#### SOURCE DOCUMENT:
Figures 10 & 11: Bar charts illustrating the difference in numbers and price for TV and Internet

Internet and tv were two variables that were kept. We can see that they were of importance as most properties have this amenity and it provided enough information. On the other hand, some of the variables (such as balcony) did not prove to be of importance so they were taken out. Initially, 27 variables were created out of amenities, but only 16 were kept.

3.5 Standardization and Normalization

To ensure the best results in our models, we normalise the values in order to avoid bias when creating the model. By normalising the values we make sure that all the attributes are scaled in the same way, meaning that they are all measured in the range [0,1]. This is a very important step. If we don’t normalize the dataset, we could end up with biased results especially if implementing a regressor that uses a distance measure. The attributes in the dataset are represented in different units therefore normalization is critical in this case to accurately predict the price of new properties.

Standardisation and normalisation was carried in the following features: ‘Accommodates’, ‘Bathrooms’, ‘Bedrooms’, ‘Beds’, ‘Security_deposit_perc’, ‘Extra_people_perc’, ‘Cleaning_fee_perc’, ‘Guests_included’ and ‘Minimum_nights’

Figure 12: Bar charts illustrating the distribution of all numerical categories before
Figure 13: Bar charts illustrating the distribution of all numerical categories after

As shown in Figure 13, this appears to have helped some of the distributions, although some (e.g. bathrooms, bedrooms, beds, guest_included, minimum_rights) contain a large number of 0s, which means these features are not normally distributed. Most importantly, however, the target variable price now appears much more normally distributed.

Data records:
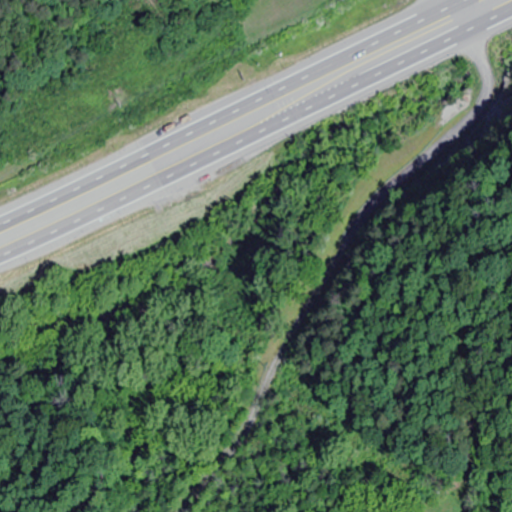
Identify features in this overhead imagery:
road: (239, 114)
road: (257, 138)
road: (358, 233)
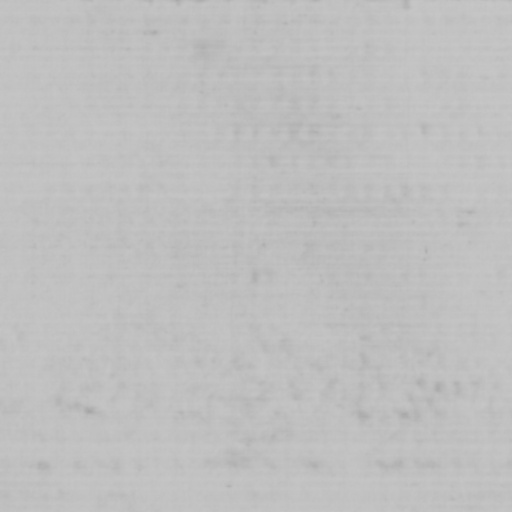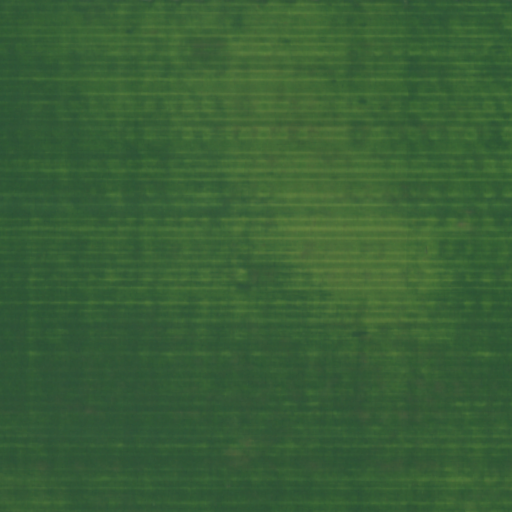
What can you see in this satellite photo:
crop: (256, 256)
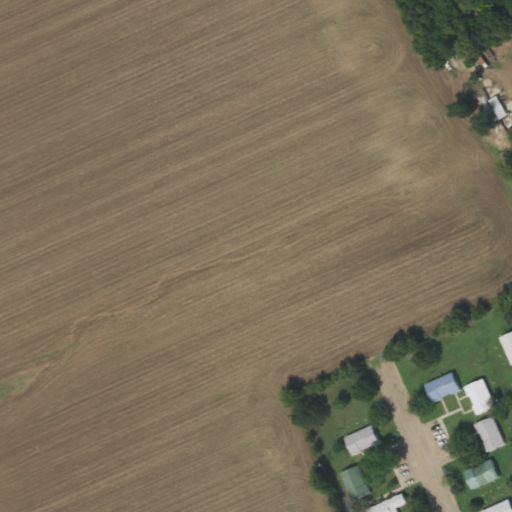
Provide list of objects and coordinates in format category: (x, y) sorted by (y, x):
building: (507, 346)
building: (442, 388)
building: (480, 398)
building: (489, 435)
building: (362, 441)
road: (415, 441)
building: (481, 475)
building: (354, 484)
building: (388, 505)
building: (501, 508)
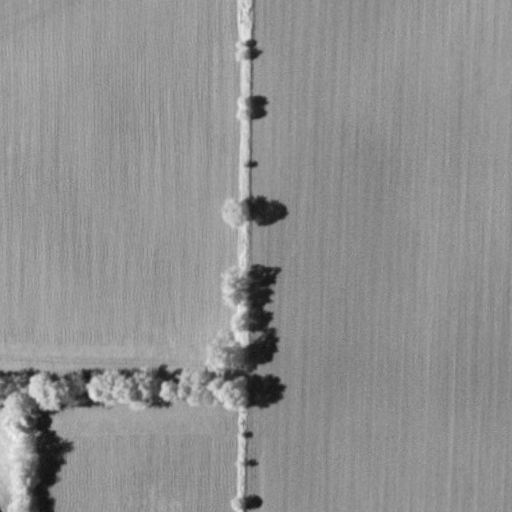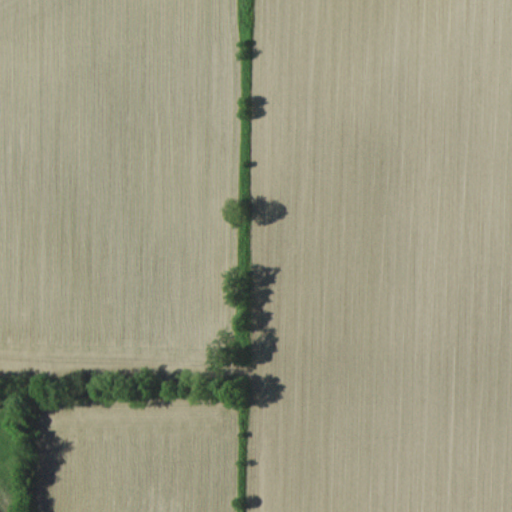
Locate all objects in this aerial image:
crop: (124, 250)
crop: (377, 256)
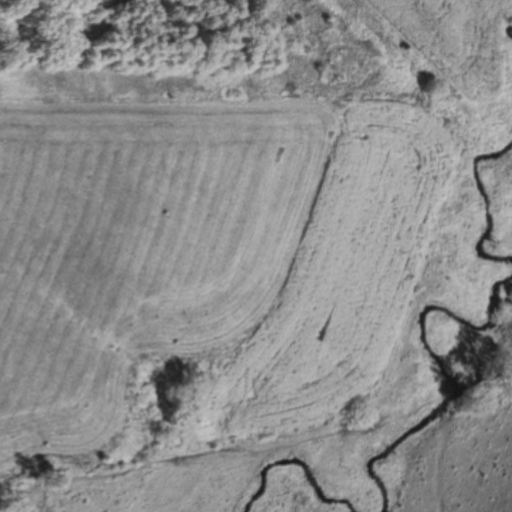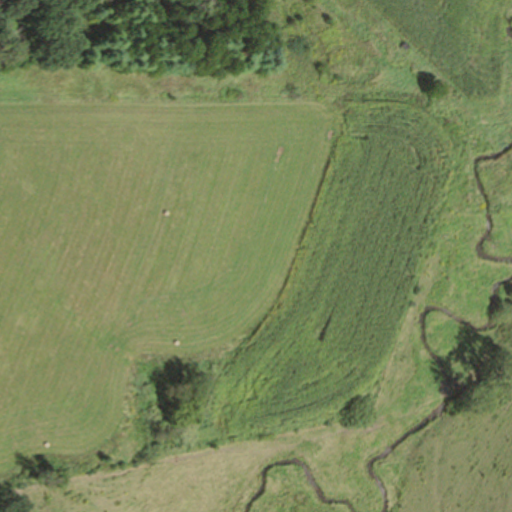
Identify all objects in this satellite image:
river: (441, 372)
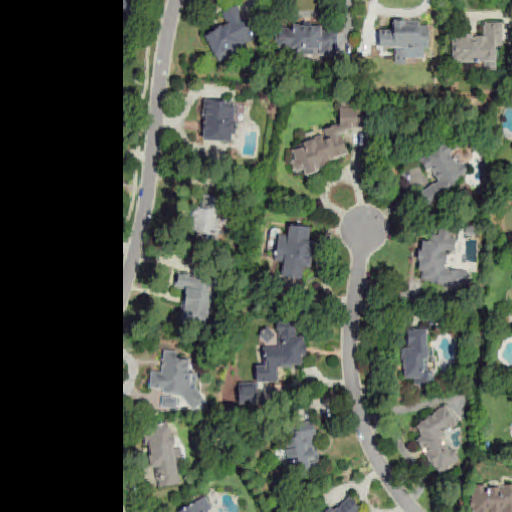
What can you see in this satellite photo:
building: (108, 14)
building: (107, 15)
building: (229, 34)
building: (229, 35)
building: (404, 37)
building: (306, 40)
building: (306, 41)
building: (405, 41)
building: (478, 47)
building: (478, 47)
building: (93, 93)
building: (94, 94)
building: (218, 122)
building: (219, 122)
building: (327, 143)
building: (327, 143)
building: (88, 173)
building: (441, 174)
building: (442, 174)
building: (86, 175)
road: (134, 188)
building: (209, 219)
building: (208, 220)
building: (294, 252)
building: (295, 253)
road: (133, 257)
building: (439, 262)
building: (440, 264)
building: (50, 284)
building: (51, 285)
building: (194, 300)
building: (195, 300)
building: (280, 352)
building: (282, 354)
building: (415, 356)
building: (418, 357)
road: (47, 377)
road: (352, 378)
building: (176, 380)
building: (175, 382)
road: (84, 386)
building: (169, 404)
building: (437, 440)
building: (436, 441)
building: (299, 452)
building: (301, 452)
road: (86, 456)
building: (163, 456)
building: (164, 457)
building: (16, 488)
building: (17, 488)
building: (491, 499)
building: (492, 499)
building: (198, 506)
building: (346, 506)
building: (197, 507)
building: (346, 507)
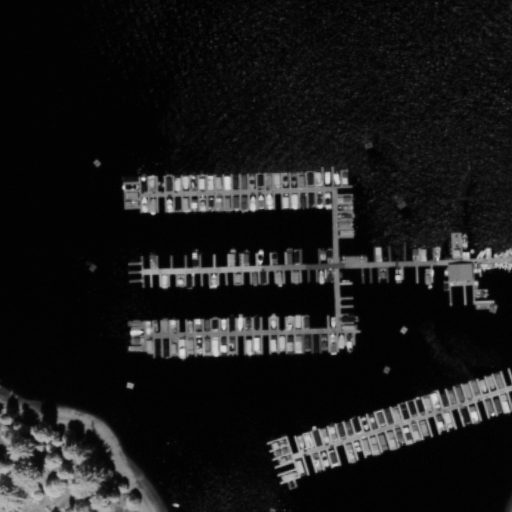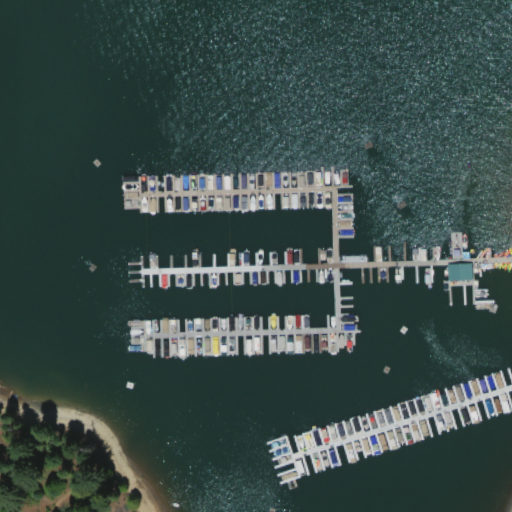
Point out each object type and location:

#### REQUIRED ACTIONS:
1. Answer these questions from the data preprocessing text:
(a) How many variables were initially created from amenities, and how many were kept?
(b) In what range are all the attributes measured after normalization?
(c) Which variable now appears much more normally distributed?
2. Translate this sentence from the data preprocessing text into Spanish: "By normalising the values we make sure that all the attributes are scaled in the same way, meaning that they are all measured in the range [0,1]."

#### SOLUTIONS TO THE PROBLEMS:
1.
(a) 27 variables were created, and 16 were kept.
(b) The range [0,1].
(c) The target variable price.

2. Al normalizar los valores, nos aseguramos de que todos los atributos se escalen de la misma manera, lo que significa que todos se miden en el rango [0,1].